▶ [EXERCISE TASKS]:
1. From the RAID discussion, reproduce word for word the part that runs from "So, you're saying" up to and including "for read operations?".
2. In the RAID discussion, how often does the check operation run by default on RHEL and Fedora?

▶ [TEXT PASSAGE]:
※ ※ ※
How is that a problem? I'd say that's actually what makes it easy for RAID devices, as the atomicity is still the LBA. Can't have data from two files in a single LBA. So if we map the physical LBA of the HDD to the logical LBA of the MD, we'll find just one file there (and that's exactly the mapping that the above code does).

LVM extents work exactly the same, they're just larger than MD RAID chunks.

Or to put it other way, if you take RAID 6 array and put the data blocks in order (1, 2, 3, etc.), you will see exactly what is presented as the MD device.

Actually, Linux MD RAID does checksum data when you do the check operation - which on RHEL and Fedora runs once a week by default (configurable).

Yes, on check, not with every read. So if the error is isolated and fallen on the parity block, you can be sure the data read from the array is trustworthy as the error will simply be ignored and not impact operation.

Also, on normal read, it will pick any sufficient subset of the drives in a RAID - depending on how busy each drive is. So it often randomly encounters read errors - and will read the data from another drive at that point.

So, you're saying that it may sometimes read parity block instead of data block and calculate the missing data block from all the other data blocks and the parity block? OK. Now, if that parity block read fails, it will fall back on an actual data block and continue with that? How does that change what I said - errors in parity blocks are irrelevant for read operations?

sdgathman commented 7 years ago

BTW, before we start arguing too heatedly - Thanks for taking an interest!

I think I'm trying to say that all the low level blocks are equally important, there is nothing special about the parity block (other than how the logical block is computed when used). But that is a side issue to the purpose of lbatofile.

You are correct - I hadn't realized that when it comes to LBAs, multiple low level LBAs map to the same upper level LBA, and the blocks size is not really relevent (except for computing said mapping).

If we get many more new mappings into a release, lbatofile might need a plugin architecture, so we can put mappings in their own file and have them registered with the main loop.

I only use raid1 and raid10 - but I can create a test raid6 array on an LV to test I think.

tomato42 commented 7 years ago

BTW, before we start arguing too heatedly

well, I could have been wrong, wouldn't know that without arguing, but I'd say we reached common ground so we both learned something, and that's nice :)
※ ※ ※
▶ [DATA BLOCK]:
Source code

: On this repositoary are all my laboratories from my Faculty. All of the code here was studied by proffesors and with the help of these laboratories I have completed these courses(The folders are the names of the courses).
※ ※ ※
▶ [TASK RESPONSES]:
1.
So, you're saying that it may sometimes read parity block instead of data block and calculate the missing data block from all the other data blocks and the parity block? OK. Now, if that parity block read fails, it will fall back on an actual data block and continue with that? How does that change what I said - errors in parity blocks are irrelevant for read operations?

2. Once a week.